Закончив перевязку, Джин распрямилась, встала, сдернула перчатки и ласково обняла женщину.
— Не волнуйтесь. Он выживет. Однозначно, — сказала она негромко. — Вопрос только в том, удастся ли сохранить глаз, но мы будем стараться. Милюк, — Джин обратилась к помощнику госпожи аль-Асад. — Позовите ваших помощников. Юношу надо перенести в машину. Идите с ними сами, постарайтесь не отставать, чтобы трубка капельницы оставалась вертикальной не получилось закупорки.

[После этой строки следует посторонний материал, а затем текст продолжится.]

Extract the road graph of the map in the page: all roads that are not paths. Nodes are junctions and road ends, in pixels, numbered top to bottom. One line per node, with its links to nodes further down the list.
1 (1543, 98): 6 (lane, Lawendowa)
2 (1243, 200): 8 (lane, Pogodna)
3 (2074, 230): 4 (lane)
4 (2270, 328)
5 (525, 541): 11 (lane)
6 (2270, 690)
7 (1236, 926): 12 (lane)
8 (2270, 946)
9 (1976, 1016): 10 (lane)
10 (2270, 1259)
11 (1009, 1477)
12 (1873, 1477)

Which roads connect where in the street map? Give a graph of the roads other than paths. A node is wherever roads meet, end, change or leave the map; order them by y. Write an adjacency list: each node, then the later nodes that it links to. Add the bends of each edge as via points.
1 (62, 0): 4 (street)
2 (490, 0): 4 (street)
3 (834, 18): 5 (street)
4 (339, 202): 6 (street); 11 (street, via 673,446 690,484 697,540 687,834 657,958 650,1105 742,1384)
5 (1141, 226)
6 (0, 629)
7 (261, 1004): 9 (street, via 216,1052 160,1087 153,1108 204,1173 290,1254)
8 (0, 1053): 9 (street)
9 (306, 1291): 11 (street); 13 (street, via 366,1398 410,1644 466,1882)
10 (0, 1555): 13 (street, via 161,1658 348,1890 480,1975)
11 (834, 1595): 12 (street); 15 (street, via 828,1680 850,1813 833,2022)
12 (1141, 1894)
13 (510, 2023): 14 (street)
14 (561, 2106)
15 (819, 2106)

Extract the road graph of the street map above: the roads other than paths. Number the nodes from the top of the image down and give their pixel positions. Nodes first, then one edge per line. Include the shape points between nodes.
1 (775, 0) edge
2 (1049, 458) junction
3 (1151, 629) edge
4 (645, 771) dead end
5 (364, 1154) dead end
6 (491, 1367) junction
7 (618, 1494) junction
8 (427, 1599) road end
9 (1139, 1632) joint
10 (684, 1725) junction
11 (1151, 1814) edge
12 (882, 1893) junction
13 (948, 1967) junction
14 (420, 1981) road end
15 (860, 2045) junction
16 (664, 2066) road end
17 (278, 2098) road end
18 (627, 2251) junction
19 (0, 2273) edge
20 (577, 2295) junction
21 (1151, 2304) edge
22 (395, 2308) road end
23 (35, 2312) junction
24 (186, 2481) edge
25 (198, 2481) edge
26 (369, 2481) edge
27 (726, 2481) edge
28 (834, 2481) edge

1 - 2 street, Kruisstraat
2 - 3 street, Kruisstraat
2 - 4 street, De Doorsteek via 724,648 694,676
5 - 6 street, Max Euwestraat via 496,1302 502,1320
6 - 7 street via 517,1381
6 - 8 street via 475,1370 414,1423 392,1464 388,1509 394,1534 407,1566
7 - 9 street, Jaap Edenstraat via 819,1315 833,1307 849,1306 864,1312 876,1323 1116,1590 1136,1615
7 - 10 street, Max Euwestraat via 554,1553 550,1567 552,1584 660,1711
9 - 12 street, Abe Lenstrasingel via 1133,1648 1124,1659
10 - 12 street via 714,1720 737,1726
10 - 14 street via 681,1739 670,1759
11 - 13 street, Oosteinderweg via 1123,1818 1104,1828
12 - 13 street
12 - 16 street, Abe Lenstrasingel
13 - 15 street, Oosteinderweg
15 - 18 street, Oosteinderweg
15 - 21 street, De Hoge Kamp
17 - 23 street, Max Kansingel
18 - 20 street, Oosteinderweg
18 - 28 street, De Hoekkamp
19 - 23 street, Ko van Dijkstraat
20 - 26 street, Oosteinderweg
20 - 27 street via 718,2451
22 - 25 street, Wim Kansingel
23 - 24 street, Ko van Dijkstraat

Кроме того, раненого надо нести в строго горизонтальном положении, ведь нельзя допустить кровоизлияния в мозг.
— Слушаюсь, госпожа, — Милюк снова взялся за телефон, вызывая подчиненных.
— Мы с вами сейчас запишем имя, фамилию вашего сына, год рождения, — сказала Джин, подошла к матери и достала из кармана куртки блокнот с ручкой. — Я составлю на него карточку, чтобы в дальнейшем, к какому бы врачу вы не обратились, — объяснила она, — он знал точно, каково было изначальное положение, какие меры были приняты, каковы рекомендации по дальнейшему лечению. Вы не против? — Джин ободряюще улыбнулась растерянной матери.
— Да, конечно, — кивнула та. — Ибрагим его звать. Аль-Расани фамилия. 1994 года он, самый младшенький мой, самый последний. Невезучий, — вздохнула женщина.
— Ничего, ему еще обязательно повезет, — Джин похлопала мать по руке. — Ему уже и сейчас повезло Во всяком случае, вы должны так считать и надеяться на лучшее. Тогда многое изменится само собой.
— Что изменится? — мать отчаянно махнула рукой. — Как вылезти из нищеты, из долгов, из грязи, из развалин, — она показала на потолок, тоже покрытый щелями, заткнутыми тряпками. — Когда дождь идет, у нас тут воды по колено, убирать не успеваем, едим чечевицу червивую, мяса уж много лет не видали. На что нам рассчитывать?
— На лучшее, — Джин сжала руку женщины, притянув к себе, и повторила уверенно: — На лучшее. И все. Возможно, все переменится.
Женщина смотрела на Джин с удивлением и с надеждой, но та больше ничего не сказала. Все-таки нельзя забывать, что рядом с ней помощник сестры президента и офицеры ее охраны. Лишнее, непродуманное слово может обернуться большими неприятностями, а главное, лишить помощи людей, которые в ней нуждались. Борьба предстоит долгая, и лишь тогда все эти люди, десятилетиями жившие в бедности, увидят хоть какие-то проблески в своей невеселой жизни. Тот же отец-сапожник этого юноши сможет по-настоящему открыть свое дело, и если он хороший мастер, сам назначать цены за свой труд, без указки государства. Что толку, когда все дешево, а качество низкое, и уровень жизни такой же, низкий и дешевый. Никак не вырваться из замкнутого круга. Отвлеченные рассуждения… Джин одернула себя.
Помощники Милюка осторожно подняли юношу, вынесли его из дома, положили в машину. Милюк закрепил капельницу на специальном штативе. Джин вывела из дома мать, поддерживая ее под руку. Все родственники стояли около мастерской, наблюдая за происходящим. У забора столпились соседи. Как ни странно, все молчали. Видимо, они не привыкли, чтобы с ними, с людьми их круга, обращались столь уважительно, не видели таких внимательных врачей, таких белоснежных повязок. Они уже давно жили абсолютно рабской, беспросветной жизнью и свыклись с ней.